TO-DO ITEM –
From the entries that follow, reproduce exactly and only the lines from the line with "- 인증에 성공하면 서버는 사용자" to the line with "Both the source", endpoints included.
══════════════════════════════
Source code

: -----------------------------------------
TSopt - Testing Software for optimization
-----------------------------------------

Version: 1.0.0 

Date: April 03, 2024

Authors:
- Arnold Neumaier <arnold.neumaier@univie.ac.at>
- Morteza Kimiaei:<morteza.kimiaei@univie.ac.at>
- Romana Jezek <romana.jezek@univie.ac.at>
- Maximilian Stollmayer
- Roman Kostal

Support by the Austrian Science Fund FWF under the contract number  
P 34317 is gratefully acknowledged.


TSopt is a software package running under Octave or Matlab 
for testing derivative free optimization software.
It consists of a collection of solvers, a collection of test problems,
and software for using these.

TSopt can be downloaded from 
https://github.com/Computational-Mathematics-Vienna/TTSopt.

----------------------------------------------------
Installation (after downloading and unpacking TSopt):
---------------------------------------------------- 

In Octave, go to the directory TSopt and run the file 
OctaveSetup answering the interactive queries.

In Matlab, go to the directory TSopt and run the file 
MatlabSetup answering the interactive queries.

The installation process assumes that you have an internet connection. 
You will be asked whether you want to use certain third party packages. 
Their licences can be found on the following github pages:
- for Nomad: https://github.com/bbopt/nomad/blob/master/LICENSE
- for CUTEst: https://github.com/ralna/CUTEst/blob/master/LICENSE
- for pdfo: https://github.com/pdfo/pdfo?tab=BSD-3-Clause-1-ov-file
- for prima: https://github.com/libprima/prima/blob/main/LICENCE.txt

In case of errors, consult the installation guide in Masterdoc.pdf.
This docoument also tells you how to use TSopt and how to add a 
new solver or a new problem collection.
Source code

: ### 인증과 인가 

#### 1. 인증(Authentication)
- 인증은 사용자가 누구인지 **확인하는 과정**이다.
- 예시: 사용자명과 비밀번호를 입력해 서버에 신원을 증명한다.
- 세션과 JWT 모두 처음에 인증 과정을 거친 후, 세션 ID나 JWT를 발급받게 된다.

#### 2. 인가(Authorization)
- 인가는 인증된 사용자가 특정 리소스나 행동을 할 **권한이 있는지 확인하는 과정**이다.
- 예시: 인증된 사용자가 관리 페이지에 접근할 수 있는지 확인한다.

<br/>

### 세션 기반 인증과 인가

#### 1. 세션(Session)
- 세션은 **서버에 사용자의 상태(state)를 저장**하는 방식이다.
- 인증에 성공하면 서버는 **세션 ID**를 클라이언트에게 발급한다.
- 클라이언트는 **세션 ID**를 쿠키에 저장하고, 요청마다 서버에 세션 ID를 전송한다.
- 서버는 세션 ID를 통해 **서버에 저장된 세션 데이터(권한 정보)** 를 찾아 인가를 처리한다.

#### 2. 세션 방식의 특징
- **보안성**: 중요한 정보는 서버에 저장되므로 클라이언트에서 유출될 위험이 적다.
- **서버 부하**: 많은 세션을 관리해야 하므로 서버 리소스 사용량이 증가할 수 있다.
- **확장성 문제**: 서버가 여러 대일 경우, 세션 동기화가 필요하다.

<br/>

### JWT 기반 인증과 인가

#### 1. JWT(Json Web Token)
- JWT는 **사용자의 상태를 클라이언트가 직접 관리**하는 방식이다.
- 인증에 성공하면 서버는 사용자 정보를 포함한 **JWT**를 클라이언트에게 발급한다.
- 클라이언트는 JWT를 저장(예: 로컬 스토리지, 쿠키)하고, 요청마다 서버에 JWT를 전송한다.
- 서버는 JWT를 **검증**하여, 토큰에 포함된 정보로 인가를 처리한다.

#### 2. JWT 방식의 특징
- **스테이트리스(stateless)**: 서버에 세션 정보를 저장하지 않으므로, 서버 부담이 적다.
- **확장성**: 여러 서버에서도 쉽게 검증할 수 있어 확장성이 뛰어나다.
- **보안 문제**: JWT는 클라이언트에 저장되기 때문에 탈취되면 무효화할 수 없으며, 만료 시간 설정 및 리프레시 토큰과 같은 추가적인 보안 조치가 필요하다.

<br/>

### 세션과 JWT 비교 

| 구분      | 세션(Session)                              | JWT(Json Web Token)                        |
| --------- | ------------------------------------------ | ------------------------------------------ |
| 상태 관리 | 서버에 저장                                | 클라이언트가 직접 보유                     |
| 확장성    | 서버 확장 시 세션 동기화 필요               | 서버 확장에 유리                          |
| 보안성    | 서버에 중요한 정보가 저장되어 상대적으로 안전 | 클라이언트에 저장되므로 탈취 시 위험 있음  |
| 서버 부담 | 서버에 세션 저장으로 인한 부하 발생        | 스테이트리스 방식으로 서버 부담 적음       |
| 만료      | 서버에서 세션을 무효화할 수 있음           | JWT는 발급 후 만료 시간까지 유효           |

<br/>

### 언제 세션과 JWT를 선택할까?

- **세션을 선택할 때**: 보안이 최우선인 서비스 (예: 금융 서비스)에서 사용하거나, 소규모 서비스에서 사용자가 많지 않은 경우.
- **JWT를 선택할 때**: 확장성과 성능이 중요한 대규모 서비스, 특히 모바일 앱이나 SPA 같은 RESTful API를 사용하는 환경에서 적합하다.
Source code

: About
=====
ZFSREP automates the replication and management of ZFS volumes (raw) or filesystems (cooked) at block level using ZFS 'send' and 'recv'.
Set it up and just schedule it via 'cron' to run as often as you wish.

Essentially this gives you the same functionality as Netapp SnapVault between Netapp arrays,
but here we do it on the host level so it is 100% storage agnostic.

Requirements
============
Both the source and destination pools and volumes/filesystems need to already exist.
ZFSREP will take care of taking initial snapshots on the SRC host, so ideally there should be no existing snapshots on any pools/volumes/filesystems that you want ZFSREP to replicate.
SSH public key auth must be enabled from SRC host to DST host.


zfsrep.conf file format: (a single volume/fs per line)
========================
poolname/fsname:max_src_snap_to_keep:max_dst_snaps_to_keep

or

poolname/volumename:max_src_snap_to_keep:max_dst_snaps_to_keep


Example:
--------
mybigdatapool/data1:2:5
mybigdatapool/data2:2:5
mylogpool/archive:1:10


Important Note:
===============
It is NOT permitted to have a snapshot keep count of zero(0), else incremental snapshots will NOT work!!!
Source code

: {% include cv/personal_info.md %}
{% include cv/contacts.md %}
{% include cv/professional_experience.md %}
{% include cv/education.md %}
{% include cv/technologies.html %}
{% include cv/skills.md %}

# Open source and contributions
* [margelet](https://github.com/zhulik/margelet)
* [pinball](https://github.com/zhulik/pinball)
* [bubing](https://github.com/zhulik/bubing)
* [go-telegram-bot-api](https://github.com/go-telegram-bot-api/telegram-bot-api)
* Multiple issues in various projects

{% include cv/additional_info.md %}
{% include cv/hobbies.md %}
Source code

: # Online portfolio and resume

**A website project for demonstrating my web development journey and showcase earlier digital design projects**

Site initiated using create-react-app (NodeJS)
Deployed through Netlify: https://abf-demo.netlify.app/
══════════════════════════════
YOUR RESPONSE –
- 인증에 성공하면 서버는 사용자 정보를 포함한 **JWT**를 클라이언트에게 발급한다.
- 클라이언트는 JWT를 저장(예: 로컬 스토리지, 쿠키)하고, 요청마다 서버에 JWT를 전송한다.
- 서버는 JWT를 **검증**하여, 토큰에 포함된 정보로 인가를 처리한다.

#### 2. JWT 방식의 특징
- **스테이트리스(stateless)**: 서버에 세션 정보를 저장하지 않으므로, 서버 부담이 적다.
- **확장성**: 여러 서버에서도 쉽게 검증할 수 있어 확장성이 뛰어나다.
- **보안 문제**: JWT는 클라이언트에 저장되기 때문에 탈취되면 무효화할 수 없으며, 만료 시간 설정 및 리프레시 토큰과 같은 추가적인 보안 조치가 필요하다.

<br/>

### 세션과 JWT 비교 

| 구분      | 세션(Session)                              | JWT(Json Web Token)                        |
| --------- | ------------------------------------------ | ------------------------------------------ |
| 상태 관리 | 서버에 저장                                | 클라이언트가 직접 보유                     |
| 확장성    | 서버 확장 시 세션 동기화 필요               | 서버 확장에 유리                          |
| 보안성    | 서버에 중요한 정보가 저장되어 상대적으로 안전 | 클라이언트에 저장되므로 탈취 시 위험 있음  |
| 서버 부담 | 서버에 세션 저장으로 인한 부하 발생        | 스테이트리스 방식으로 서버 부담 적음       |
| 만료      | 서버에서 세션을 무효화할 수 있음           | JWT는 발급 후 만료 시간까지 유효           |

<br/>

### 언제 세션과 JWT를 선택할까?

- **세션을 선택할 때**: 보안이 최우선인 서비스 (예: 금융 서비스)에서 사용하거나, 소규모 서비스에서 사용자가 많지 않은 경우.
- **JWT를 선택할 때**: 확장성과 성능이 중요한 대규모 서비스, 특히 모바일 앱이나 SPA 같은 RESTful API를 사용하는 환경에서 적합하다.
Source code

: About
=====
ZFSREP automates the replication and management of ZFS volumes (raw) or filesystems (cooked) at block level using ZFS 'send' and 'recv'.
Set it up and just schedule it via 'cron' to run as often as you wish.

Essentially this gives you the same functionality as Netapp SnapVault between Netapp arrays,
but here we do it on the host level so it is 100% storage agnostic.

Requirements
============
Both the source and destination pools and volumes/filesystems need to already exist.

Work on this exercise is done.